As far as dogs are concerned, all humans have a unique smell. They can pick people out according to body and other odours they project. Scientists think the only way a dog wouldn’t be able to tell two people apart would be if they were identical twins on identical diets. The twins would also have to remain silent.

As a result of this, dogs can track human smells over long distances. Scientists think they can pick up on the difference in odours from different footprints to work out which direction their prey is headed. They can do this twenty minutes after a person has passed by even though the footprints are made a single second apart.
Scientists who tested four German Shepherds discovered they track footprints by dividing the job into three phases. During the first, search phase they move quickly, sniffing 10-20 times each breath. Once they have detected the smell they enter the deciding phase where they sniff at between two and five specific footprints. They do this for a longer period, slowing down as they do so. Finally, once the direction has been established, the tracking phase begin with the dog once more moving quickly.

 Sick Sense: How Dogs Smell Illness

Dogs can detect cancer in humans.
Scientists think that simply by sniffing samples of human’s breath, dogs can detect lung, breast and other cancers with an accuracy rate of between 88 and 97 percent. The accuracy rate of a multi-million-pound hospital scanner is between 85 and 90 per cent.
Dogs can also be trained to alert people with heart conditions they are about to suffer a seizure.

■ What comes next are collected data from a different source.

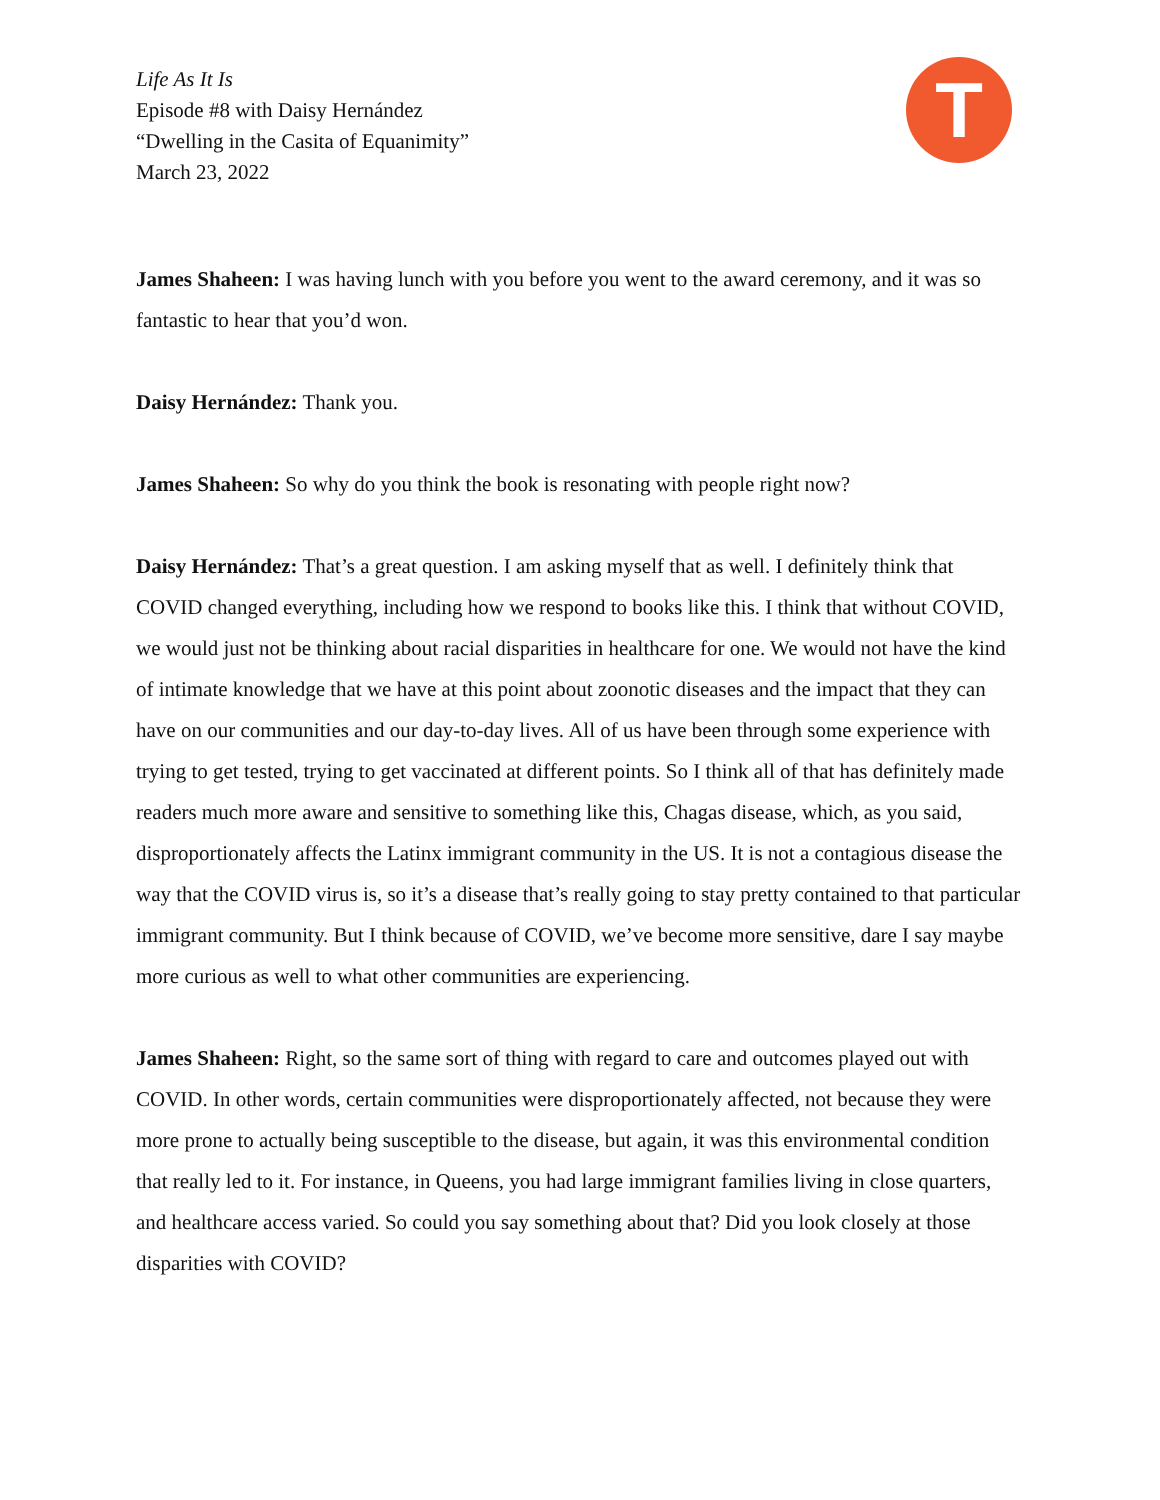Life As It Is
Episode #8 with Daisy Hernández
“Dwelling in the Casita of Equanimity”
March 23, 2022
T
James Shaheen: I was having lunch with you before you went to the award ceremony, and it was so fantastic to hear that you’d won.
Daisy Hernández: Thank you.
James Shaheen: So why do you think the book is resonating with people right now?
Daisy Hernández: That’s a great question. I am asking myself that as well. I definitely think that COVID changed everything, including how we respond to books like this. I think that without COVID, we would just not be thinking about racial disparities in healthcare for one. We would not have the kind of intimate knowledge that we have at this point about zoonotic diseases and the impact that they can have on our communities and our day-to-day lives. All of us have been through some experience with trying to get tested, trying to get vaccinated at different points. So I think all of that has definitely made readers much more aware and sensitive to something like this, Chagas disease, which, as you said, disproportionately affects the Latinx immigrant community in the US. It is not a contagious disease the way that the COVID virus is, so it’s a disease that’s really going to stay pretty contained to that particular immigrant community. But I think because of COVID, we’ve become more sensitive, dare I say maybe more curious as well to what other communities are experiencing.
James Shaheen: Right, so the same sort of thing with regard to care and outcomes played out with COVID. In other words, certain communities were disproportionately affected, not because they were more prone to actually being susceptible to the disease, but again, it was this environmental condition that really led to it. For instance, in Queens, you had large immigrant families living in close quarters, and healthcare access varied. So could you say something about that? Did you look closely at those disparities with COVID?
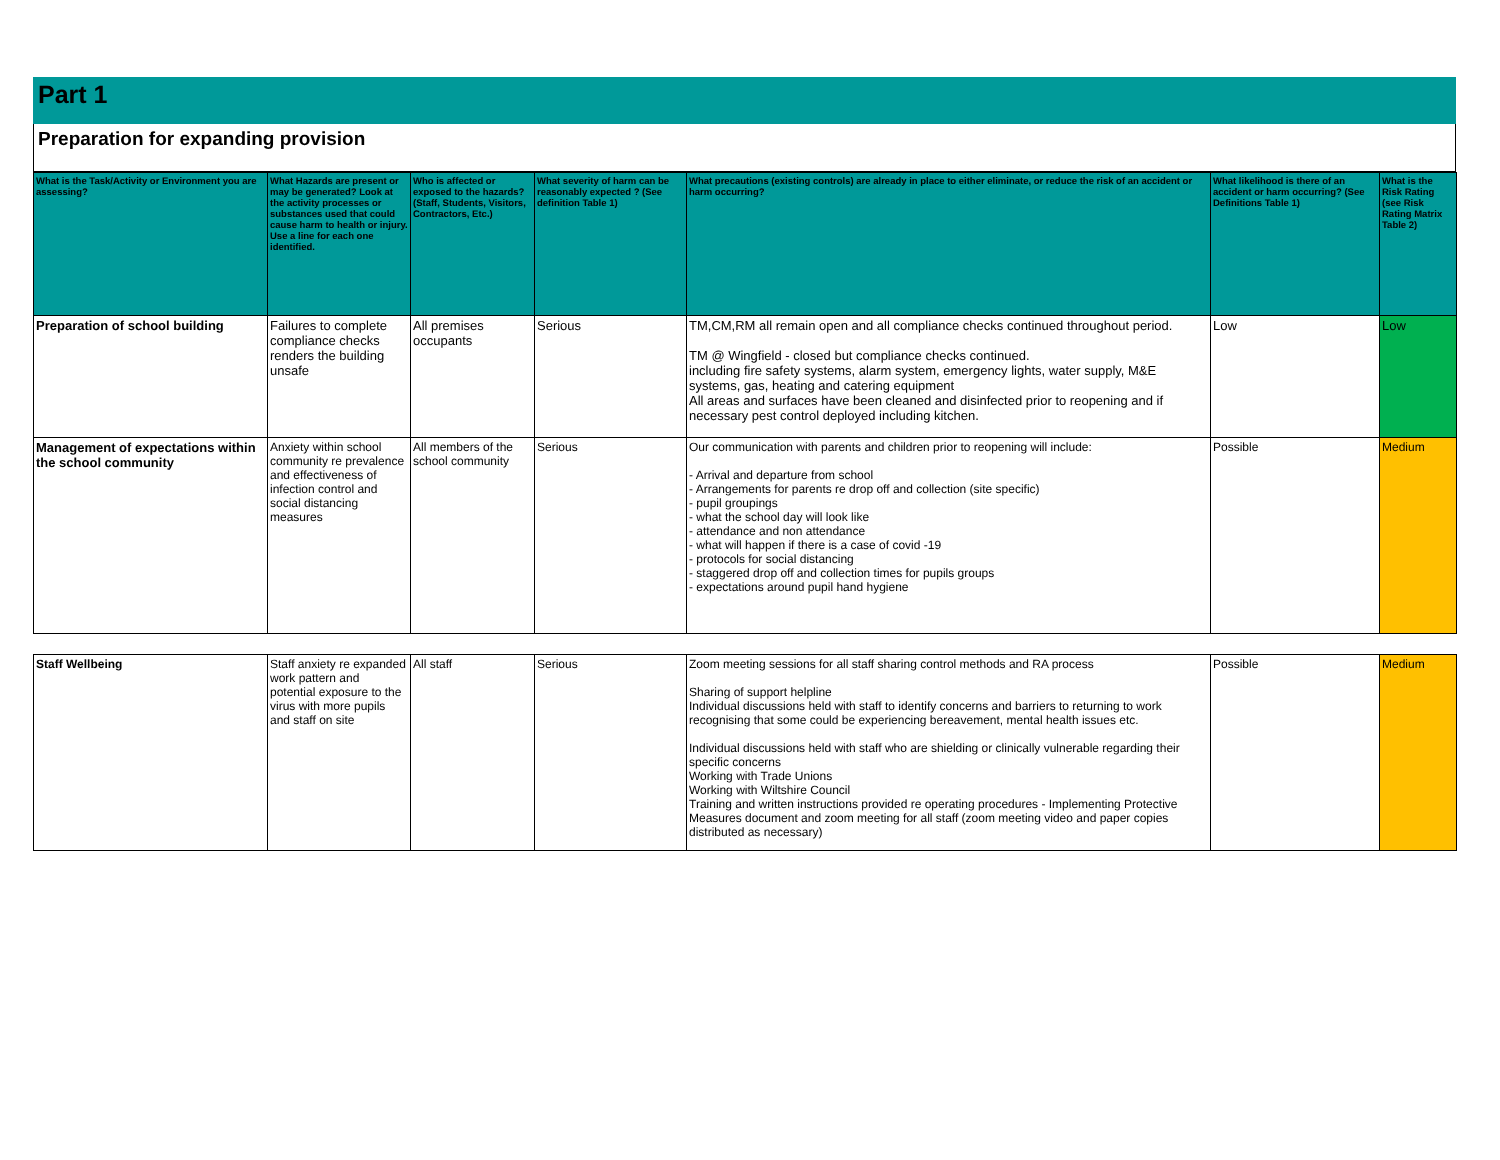Part 1
Preparation for expanding provision
| What is the Task/Activity or Environment you are assessing? | What Hazards are present or may be generated? Look at the activity processes or substances used that could cause harm to health or injury. Use a line for each one identified. | Who is affected or exposed to the hazards? (Staff, Students, Visitors, Contractors, Etc.) | What severity of harm can be reasonably expected ? (See definition Table 1) | What precautions (existing controls) are already in place to either eliminate, or reduce the risk of an accident or harm occurring? | What likelihood is there of an accident or harm occurring? (See Definitions Table 1) | What is the Risk Rating (see Risk Rating Matrix Table 2) |
| --- | --- | --- | --- | --- | --- | --- |
| Preparation of school building | Failures to complete compliance checks renders the building unsafe | All premises occupants | Serious | TM,CM,RM all remain open and all compliance checks continued throughout period. TM @ Wingfield - closed but compliance checks continued. including fire safety systems, alarm system, emergency lights, water supply, M&E systems, gas, heating and catering equipment All areas and surfaces have been cleaned and disinfected prior to reopening and if necessary pest control deployed including kitchen. | Low | Low |
| Management of expectations within the school community | Anxiety within school community re prevalence and effectiveness of infection control and social distancing measures | All members of the school community | Serious | Our communication with parents and children prior to reopening will include: - Arrival and departure from school - Arrangements for parents re drop off and collection (site specific) - pupil groupings - what the school day will look like - attendance and non attendance - what will happen if there is a case of covid -19 - protocols for social distancing - staggered drop off and collection times for pupils groups - expectations around pupil hand hygiene | Possible | Medium |
| Staff Wellbeing | Staff anxiety re expanded work pattern and potential exposure to the virus with more pupils and staff on site | All staff | Serious | Zoom meeting sessions for all staff sharing control methods and RA process Sharing of support helpline Individual discussions held with staff to identify concerns and barriers to returning to work recognising that some could be experiencing bereavement, mental health issues etc. Individual discussions held with staff who are shielding or clinically vulnerable regarding their specific concerns Working with Trade Unions Working with Wiltshire Council Training and written instructions provided re operating procedures - Implementing Protective Measures document and zoom meeting for all staff (zoom meeting video and paper copies distributed as necessary) | Possible | Medium |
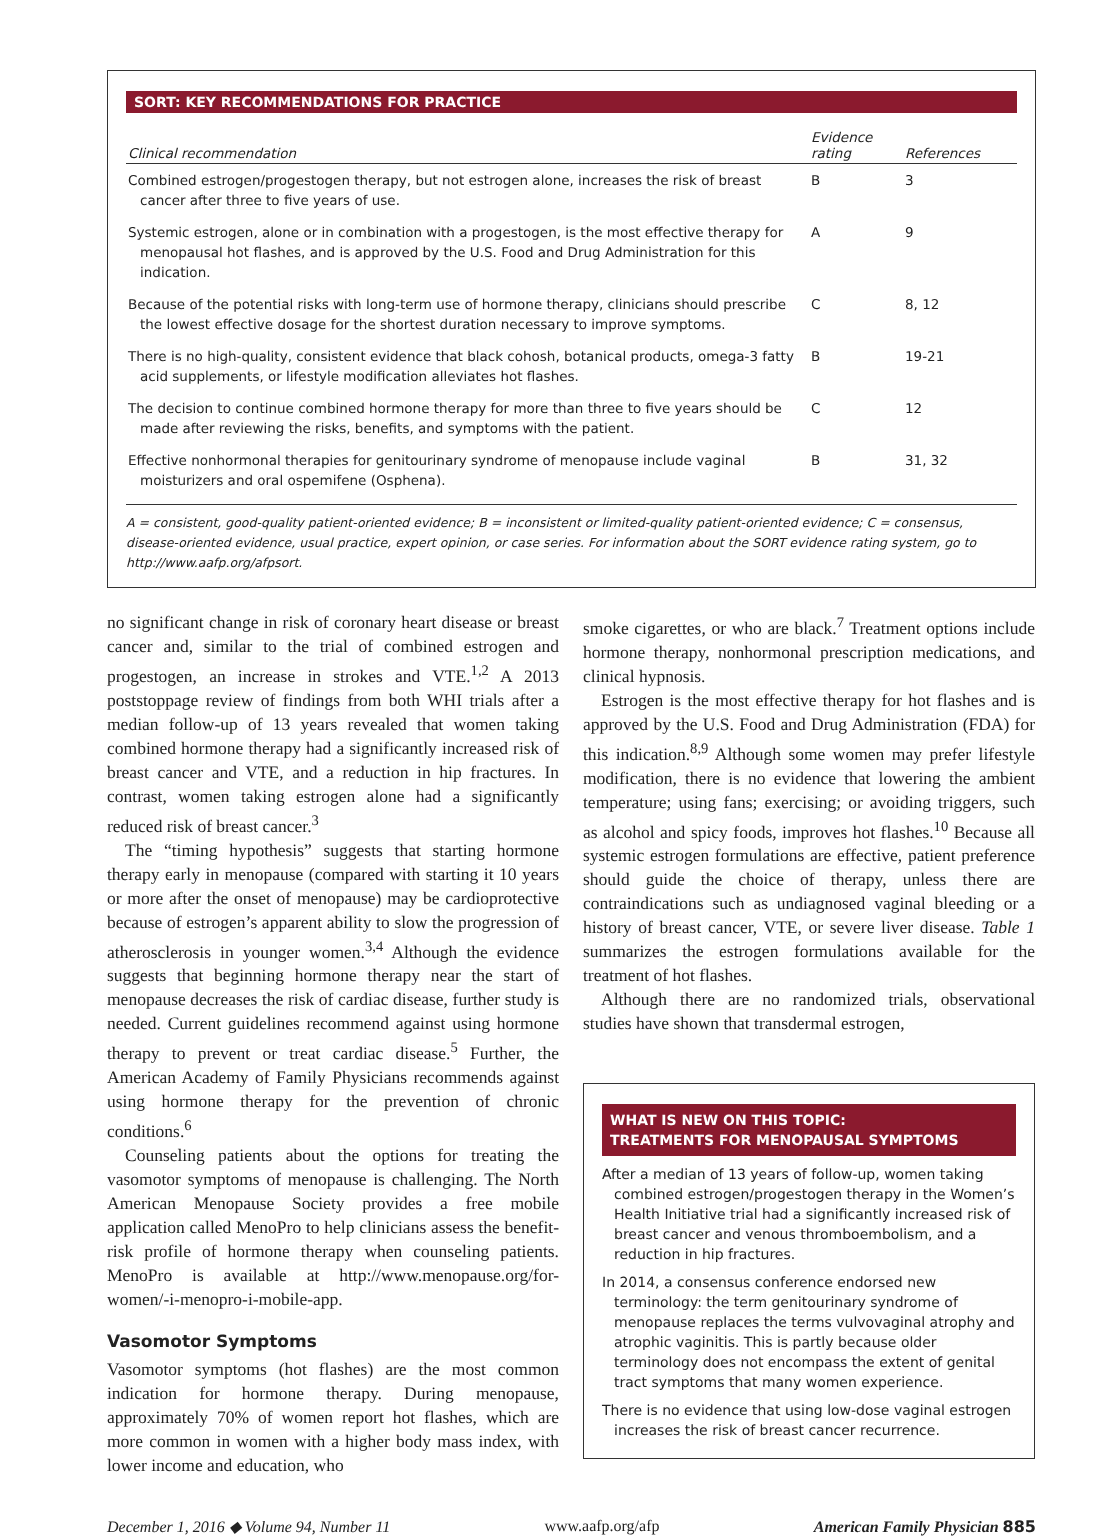SORT: KEY RECOMMENDATIONS FOR PRACTICE
| Clinical recommendation | Evidence rating | References |
| --- | --- | --- |
| Combined estrogen/progestogen therapy, but not estrogen alone, increases the risk of breast cancer after three to five years of use. | B | 3 |
| Systemic estrogen, alone or in combination with a progestogen, is the most effective therapy for menopausal hot flashes, and is approved by the U.S. Food and Drug Administration for this indication. | A | 9 |
| Because of the potential risks with long-term use of hormone therapy, clinicians should prescribe the lowest effective dosage for the shortest duration necessary to improve symptoms. | C | 8, 12 |
| There is no high-quality, consistent evidence that black cohosh, botanical products, omega-3 fatty acid supplements, or lifestyle modification alleviates hot flashes. | B | 19-21 |
| The decision to continue combined hormone therapy for more than three to five years should be made after reviewing the risks, benefits, and symptoms with the patient. | C | 12 |
| Effective nonhormonal therapies for genitourinary syndrome of menopause include vaginal moisturizers and oral ospemifene (Osphena). | B | 31, 32 |
A = consistent, good-quality patient-oriented evidence; B = inconsistent or limited-quality patient-oriented evidence; C = consensus, disease-oriented evidence, usual practice, expert opinion, or case series. For information about the SORT evidence rating system, go to http://www.aafp.org/afpsort.
no significant change in risk of coronary heart disease or breast cancer and, similar to the trial of combined estrogen and progestogen, an increase in strokes and VTE.<sup>1,2</sup> A 2013 poststoppage review of findings from both WHI trials after a median follow-up of 13 years revealed that women taking combined hormone therapy had a significantly increased risk of breast cancer and VTE, and a reduction in hip fractures. In contrast, women taking estrogen alone had a significantly reduced risk of breast cancer.<sup>3</sup>
The “timing hypothesis” suggests that starting hormone therapy early in menopause (compared with starting it 10 years or more after the onset of menopause) may be cardioprotective because of estrogen’s apparent ability to slow the progression of atherosclerosis in younger women.<sup>3,4</sup> Although the evidence suggests that beginning hormone therapy near the start of menopause decreases the risk of cardiac disease, further study is needed. Current guidelines recommend against using hormone therapy to prevent or treat cardiac disease.<sup>5</sup> Further, the American Academy of Family Physicians recommends against using hormone therapy for the prevention of chronic conditions.<sup>6</sup>
Counseling patients about the options for treating the vasomotor symptoms of menopause is challenging. The North American Menopause Society provides a free mobile application called MenoPro to help clinicians assess the benefit-risk profile of hormone therapy when counseling patients. MenoPro is available at http://www.menopause.org/for-women/-i-menopro-i-mobile-app.
Vasomotor Symptoms
Vasomotor symptoms (hot flashes) are the most common indication for hormone therapy. During menopause, approximately 70% of women report hot flashes, which are more common in women with a higher body mass index, with lower income and education, who
smoke cigarettes, or who are black.<sup>7</sup> Treatment options include hormone therapy, nonhormonal prescription medications, and clinical hypnosis.
Estrogen is the most effective therapy for hot flashes and is approved by the U.S. Food and Drug Administration (FDA) for this indication.<sup>8,9</sup> Although some women may prefer lifestyle modification, there is no evidence that lowering the ambient temperature; using fans; exercising; or avoiding triggers, such as alcohol and spicy foods, improves hot flashes.<sup>10</sup> Because all systemic estrogen formulations are effective, patient preference should guide the choice of therapy, unless there are contraindications such as undiagnosed vaginal bleeding or a history of breast cancer, VTE, or severe liver disease. Table 1 summarizes the estrogen formulations available for the treatment of hot flashes.
Although there are no randomized trials, observational studies have shown that transdermal estrogen,
WHAT IS NEW ON THIS TOPIC:
TREATMENTS FOR MENOPAUSAL SYMPTOMS
After a median of 13 years of follow-up, women taking combined estrogen/progestogen therapy in the Women’s Health Initiative trial had a significantly increased risk of breast cancer and venous thromboembolism, and a reduction in hip fractures.
In 2014, a consensus conference endorsed new terminology: the term genitourinary syndrome of menopause replaces the terms vulvovaginal atrophy and atrophic vaginitis. This is partly because older terminology does not encompass the extent of genital tract symptoms that many women experience.
There is no evidence that using low-dose vaginal estrogen increases the risk of breast cancer recurrence.
December 1, 2016 ◆ Volume 94, Number 11 www.aafp.org/afp American Family Physician 885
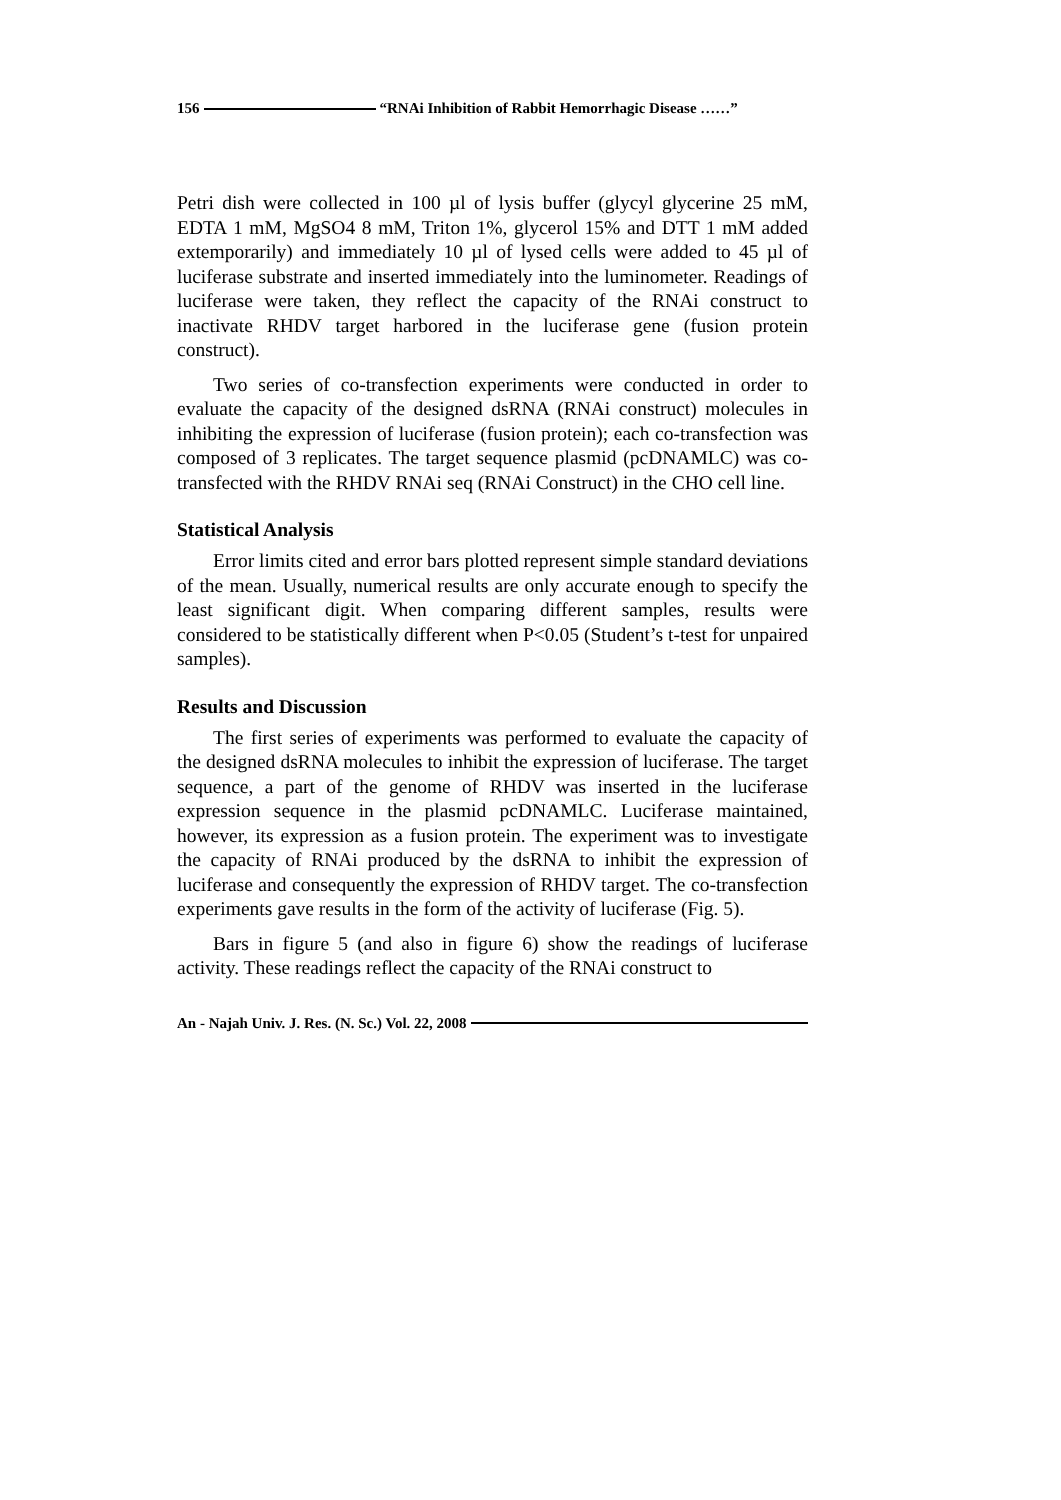156 “RNAi Inhibition of Rabbit Hemorrhagic Disease ……”
Petri dish were collected in 100 µl of lysis buffer (glycyl glycerine 25 mM, EDTA 1 mM, MgSO4 8 mM, Triton 1%, glycerol 15% and DTT 1 mM added extemporarily) and immediately 10 µl of lysed cells were added to 45 µl of luciferase substrate and inserted immediately into the luminometer. Readings of luciferase were taken, they reflect the capacity of the RNAi construct to inactivate RHDV target harbored in the luciferase gene (fusion protein construct).
Two series of co-transfection experiments were conducted in order to evaluate the capacity of the designed dsRNA (RNAi construct) molecules in inhibiting the expression of luciferase (fusion protein); each co-transfection was composed of 3 replicates. The target sequence plasmid (pcDNAMLC) was co-transfected with the RHDV RNAi seq (RNAi Construct) in the CHO cell line.
Statistical Analysis
Error limits cited and error bars plotted represent simple standard deviations of the mean. Usually, numerical results are only accurate enough to specify the least significant digit. When comparing different samples, results were considered to be statistically different when P<0.05 (Student’s t-test for unpaired samples).
Results and Discussion
The first series of experiments was performed to evaluate the capacity of the designed dsRNA molecules to inhibit the expression of luciferase. The target sequence, a part of the genome of RHDV was inserted in the luciferase expression sequence in the plasmid pcDNAMLC. Luciferase maintained, however, its expression as a fusion protein. The experiment was to investigate the capacity of RNAi produced by the dsRNA to inhibit the expression of luciferase and consequently the expression of RHDV target. The co-transfection experiments gave results in the form of the activity of luciferase (Fig. 5).
Bars in figure 5 (and also in figure 6) show the readings of luciferase activity. These readings reflect the capacity of the RNAi construct to
An - Najah Univ. J. Res. (N. Sc.) Vol. 22, 2008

Dogs can also anticipate in advance when a person is going to have an epileptic fit.
A Canadian study found that dogs who lived with children prone to epileptic episodes behaved unusually in advance of the attacks.
Some dogs would lick the child’s face or act protectively. One dog even guided a young girl away from a set of stairs shortly before she had an attack. The dogs’ warnings came as early as five hours before the first symptoms of the epileptic episode were visible.
A separate study involving six dogs found that they could be trained to accurately warn owners who were about to suffer fits.
Health authorities around the world are now training “seizure alert” or “seizure response” dogs, some of which can predict fits, and all of which will respond in an appropriate way when an owner does have a fit. Some will be trained to stay with and guard the owner, and some even to press a button on a phone which dials the emergency services.

It remains a mystery how they are able to pick up on epilepsy in this way. Some think they pick up on tiny behavioural or scent cues. Others are convinced it is a reaction to electrical activity in the body. But the fact that dogs also respond to psychological seizures, which are non-epileptic and don’t display abnormal electrical activity, casts doubt on this.